The concept of home-based, large scale energy storage shouldn’t sound too far-fetched to homeowners who have oil tanks in stationed their basements or buried in their grounds, or for people who put away a shed full of firewood for the winter. The solar-fuel cell hybrid system simply adds new high tech twist to an old idea.

Hotz’s system is based on a matrix of vacuum-sealed copper tubes coated with a thin layer of aluminum and aluminum oxide. For heating a liquid, this arrangement is much more efficient that conventional solar panels.

“The set-up allows up to 95 percent of the sunlight to be absorbed with very little being lost as heat to the surroundings,” Hotz explained in a recent article from Duke University. “This is crucial because it permits us to achieve temperatures of well over 200 degrees Celsius within the tubes.”

In contrast, according to Hotz a typical solar collector can only heat water up to 70 degrees Celsius.

Hotz is not the only researcher to explore the potential for solar powered fuel cells to provide low cost, clean, renewable energy for individual buildings.

At MIT, Daniel Nocera is leading a research team that is developing an electronic silicon-based “artificial leaf” about the size of a playing card. When dipped in a gallon jug of water exposed to bright sunlight, the device sets off a chemical reaction that produces hydrogen, and the hydrogen would be used to power a small fuel cell.
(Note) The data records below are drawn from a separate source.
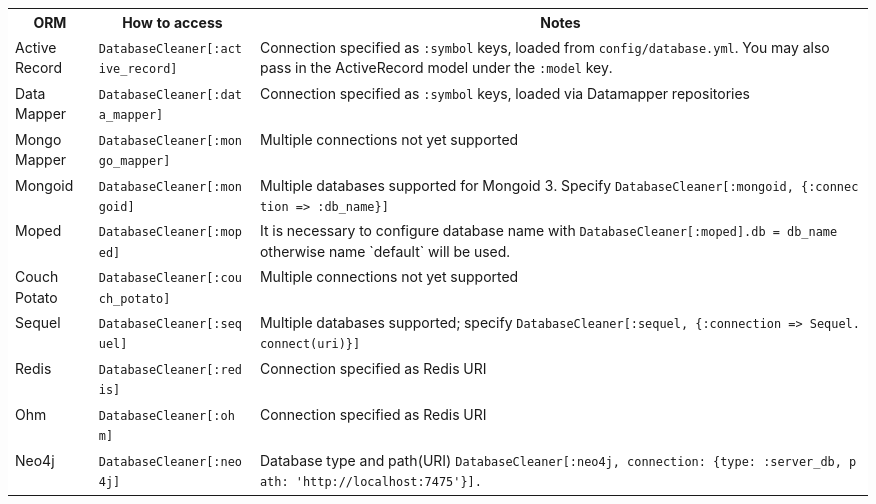 <table>
  <tbody>
    <tr>
      <th>ORM</th>
      <th>How to access</th>
      <th>Notes</th>
    </tr>
    <tr>
      <td> Active Record </td>
      <td> <code>DatabaseCleaner[:active_record]</code></td>
      <td> Connection specified as <code>:symbol</code> keys, loaded from <code>config/database.yml</code>. You may also pass in the ActiveRecord model under the <code>:model</code> key.</td>
    </tr>
    <tr>
      <td> Data Mapper</td>
      <td> <code>DatabaseCleaner[:data_mapper]</code></td>
      <td> Connection specified as <code>:symbol</code> keys, loaded via Datamapper repositories </td>
    </tr>
    <tr>
      <td> Mongo Mapper</td>
      <td> <code>DatabaseCleaner[:mongo_mapper]</code></td>
      <td> Multiple connections not yet supported</td>
    </tr>
    <tr>
      <td> Mongoid</td>
      <td> <code>DatabaseCleaner[:mongoid]</code></td>
      <td> Multiple databases supported for Mongoid 3. Specify <code>DatabaseCleaner[:mongoid, {:connection =&gt; :db_name}]</code> </td>
    </tr>
    <tr>
      <td> Moped</td>
      <td> <code>DatabaseCleaner[:moped]</code></td>
      <td> It is necessary to configure database name with <code>DatabaseCleaner[:moped].db = db_name</code> otherwise name `default` will be used.</td>
    </tr>
    <tr>
      <td> Couch Potato</td>
      <td> <code>DatabaseCleaner[:couch_potato]</code></td>
      <td> Multiple connections not yet supported</td>
    </tr>
    <tr>
      <td> Sequel</td>
      <td> <code>DatabaseCleaner[:sequel]</code></td>
      <td> Multiple databases supported; specify <code>DatabaseCleaner[:sequel, {:connection =&gt; Sequel.connect(uri)}]</code></td>
    </tr>
    <tr>
      <td>Redis</td>
      <td><code>DatabaseCleaner[:redis]</code></td>
      <td>Connection specified as Redis URI</td>
    </tr>
    <tr>
      <td>Ohm</td>
      <td><code>DatabaseCleaner[:ohm]</code></td>
      <td>Connection specified as Redis URI</td>
    </tr>
    <tr>
      <td>Neo4j</td>
      <td><code>DatabaseCleaner[:neo4j]</code></td>
      <td>Database type and path(URI) <code>DatabaseCleaner[:neo4j, connection: {type: :server_db, path: 'http://localhost:7475'}].</code></td>
    </tr>
  </tbody>
</table>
So far, Hotz’s design is yielding an installation cost of about $7,900, which is far more expensive than a conventional diesel generator. However, over the long run it could compete with fossil fuels on operating costs. As a large-scale system it could also provide building owners with income at least part of the year, when it could generate excess energy that would be sold back to the grid.

Nocera’s team is focused closely on a less expensive, smaller scale unit that could be affordable to households in developing countries as well as in the U.S.

“Our goal is to make each home its own power station,” said Nocera in a recent MIT article. “We’re working toward development of ‘personalized’ energy units.”